Periods with little violence or protest may be explained by either low competition among groups or high repression of some groups, Olzak said.

"The former Soviet Union, for instance, didn't have many episodes of ethnic unrest in the streets while the tanks were there," she said.

Olzak said that her contemporary data on standard metropolitan statistical areas in the United States indicates that ethnic violence occurs where competing groups are in close proximity - sharing the same environmental niche. Forced school desegregation, increased ethnic violence in the short run, especially in such locales as Boston, where there was a tradition of informal ethnic segregation, or in the South, with its de jure segregation.

However, she also found that ethnic violence does not always occur among the groups who are most directly in competition.

"We have found lots of violence or collective action events that were anti-Asian American or anti-African American in places where very few Asian or African Americans lived. The people involved did not have their jobs threatened by these groups," she said.

"That suggests that the conflict does not spring from individual anger or grievances but is a group phenomenon. I don't believe people have to be conscious of their competition level or even understand it to engage in conflict. Perhaps after the conflict - as a result of the collective behavior - people say, 'This is my enemy. I've got to stop these people from getting hired at my plant.' "

Olzak and Johan Oliver of the Human Sciences Research Council in Pretoria also have begun to study the patterns of collective ethnic violence in South Africa, and Olzak and her students are expanding the time periods analyzed in the United States. Other researchers apply similar research methods to study ethnic conflict in Europe and the Soviet Union, she said.

Until the 1960s, researchers of ethnic conflict believed that tensions between groups with different physical appearances, language and cultural backgrounds decreased as nations became more industrialized. As class and occupational status became more salient to people's lives, ethnic loyalties would be replaced by "modern" identities, many theorists believed.

They were forced to reconsider these claims when ethnicity erupted as an issue in many industrialized countries, including a major outbreak of violence and protests in the 1960s in the United States.

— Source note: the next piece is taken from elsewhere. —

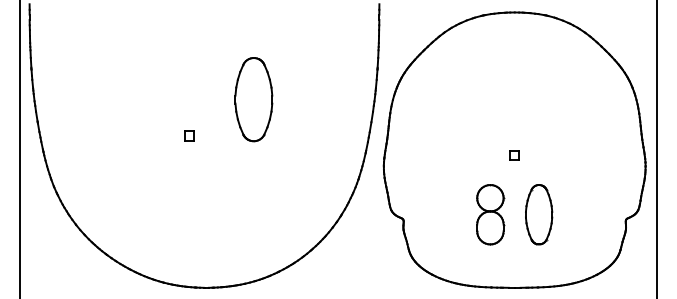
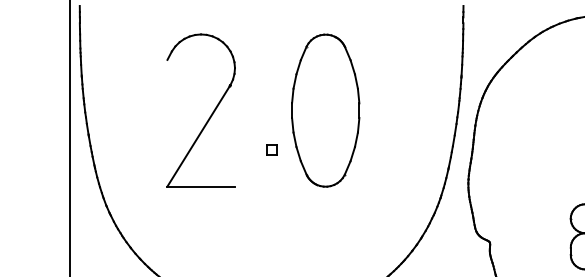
part: (253, 99) -> (325, 110), size x1.67
part: (147, 105) -> (209, 117), added
part: (189, 135) -> (271, 149), moved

Many case studies were conducted of 1960s attacks, protests or riots, Olzak said, but the studies had the built-in weakness of looking only at events that occurred, not at the absence of events in some locations under similar conditions. Her techniques, known as "event history analysis," and "time series analysis" gather information from newspaper accounts, along with other economic and demographic data, allowing researchers also to include analysis of time periods and locales where no events erupted.

This allows the production of curves that show both the contagion effect and its flip side - the long periods without violent ethnic events.

"I am just as interested in understanding the low points and flat periods as the high points of conflict," Olzak said.

"The question that nags at me is very similar to one that was asked by C. Vann Woodward in his book The Strange Career of Jim Crow. Woodward pointed out that segregation and repression reappeared after the Civil War in the form of Jim Crow laws; that is, there was a dynamic to race relations.

"The strange career of Jim Crow is this same curve of repression and violence that appears on my graphs."